======== Data ========

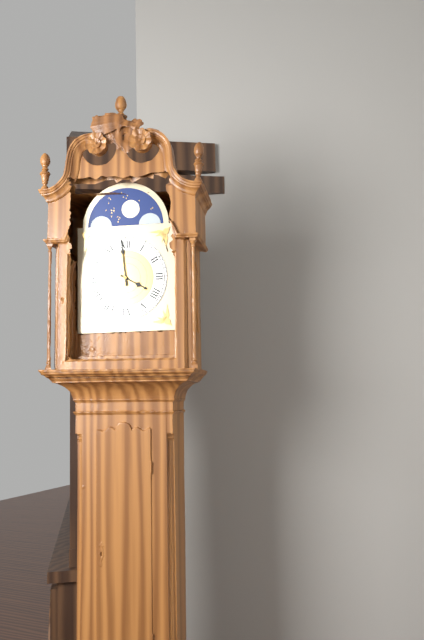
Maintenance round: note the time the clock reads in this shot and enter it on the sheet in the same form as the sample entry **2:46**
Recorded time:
**3:59**
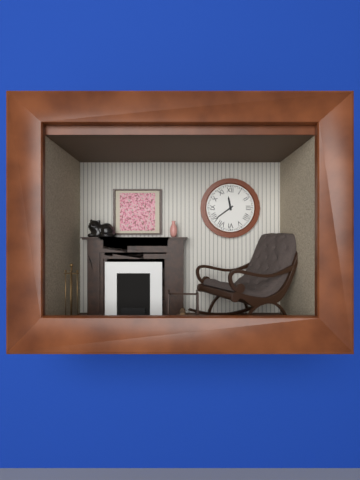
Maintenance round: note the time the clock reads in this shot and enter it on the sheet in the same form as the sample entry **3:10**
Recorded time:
**11:39**
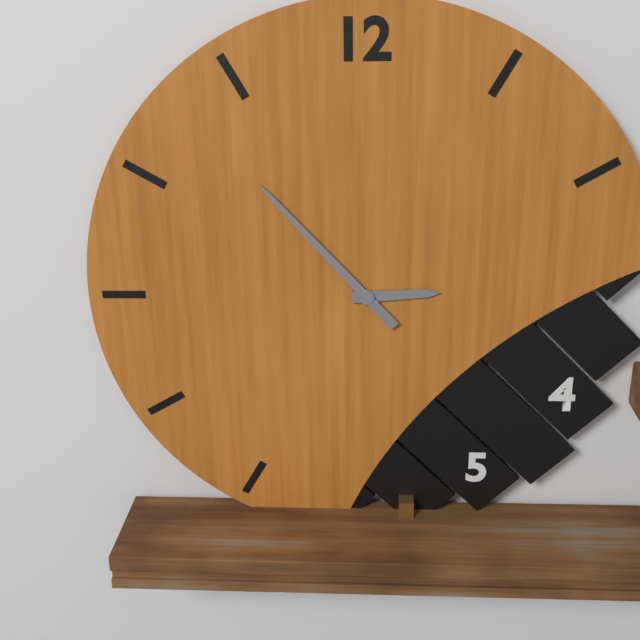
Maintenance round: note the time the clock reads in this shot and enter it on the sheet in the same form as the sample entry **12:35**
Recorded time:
**2:53**
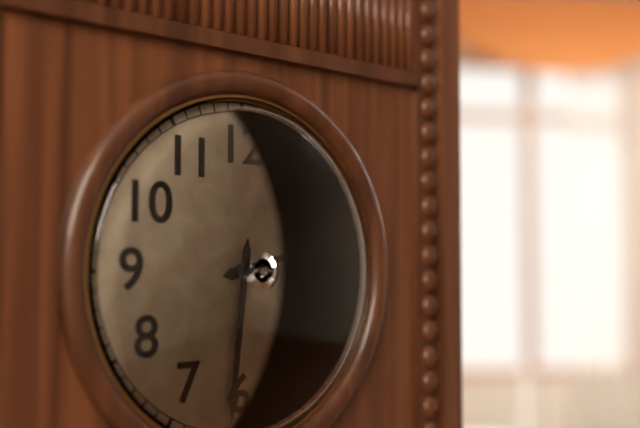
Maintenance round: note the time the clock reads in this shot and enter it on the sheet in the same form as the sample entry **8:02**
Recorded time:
**2:31**
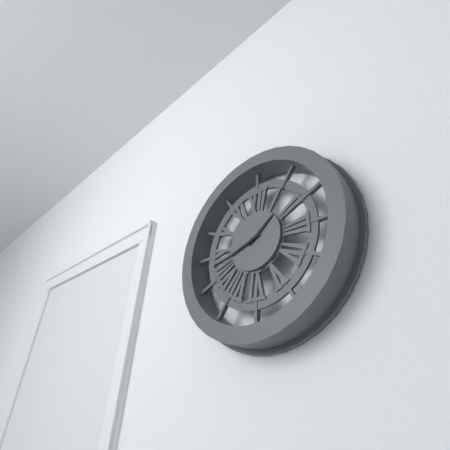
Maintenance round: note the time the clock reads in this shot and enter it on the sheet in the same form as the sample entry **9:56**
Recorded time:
**1:42**
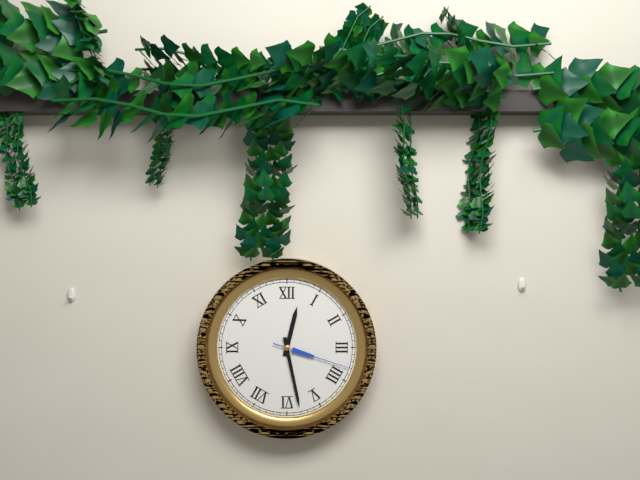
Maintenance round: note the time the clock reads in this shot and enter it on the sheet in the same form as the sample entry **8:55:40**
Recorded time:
**12:28:18**
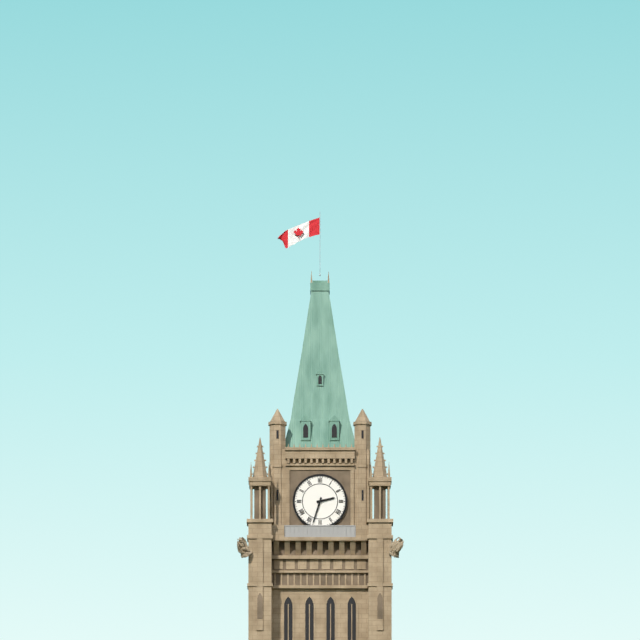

========

> _Short problem_:
Convert every item above into a numbered list, one entry per line, with blank lines omitted and the pictures left out.

> _Response to the task_:
1. Maintenance round: note the time the clock reads in this shot and enter it on the sheet in the same form as the sample entry **2:46**
2. Recorded time:
3. **3:59**
4. Maintenance round: note the time the clock reads in this shot and enter it on the sheet in the same form as the sample entry **3:10**
5. Recorded time:
6. **11:39**
7. Maintenance round: note the time the clock reads in this shot and enter it on the sheet in the same form as the sample entry **12:35**
8. Recorded time:
9. **2:53**
10. Maintenance round: note the time the clock reads in this shot and enter it on the sheet in the same form as the sample entry **8:02**
11. Recorded time:
12. **2:31**
13. Maintenance round: note the time the clock reads in this shot and enter it on the sheet in the same form as the sample entry **9:56**
14. Recorded time:
15. **1:42**
16. Maintenance round: note the time the clock reads in this shot and enter it on the sheet in the same form as the sample entry **8:55:40**
17. Recorded time:
18. **12:28:18**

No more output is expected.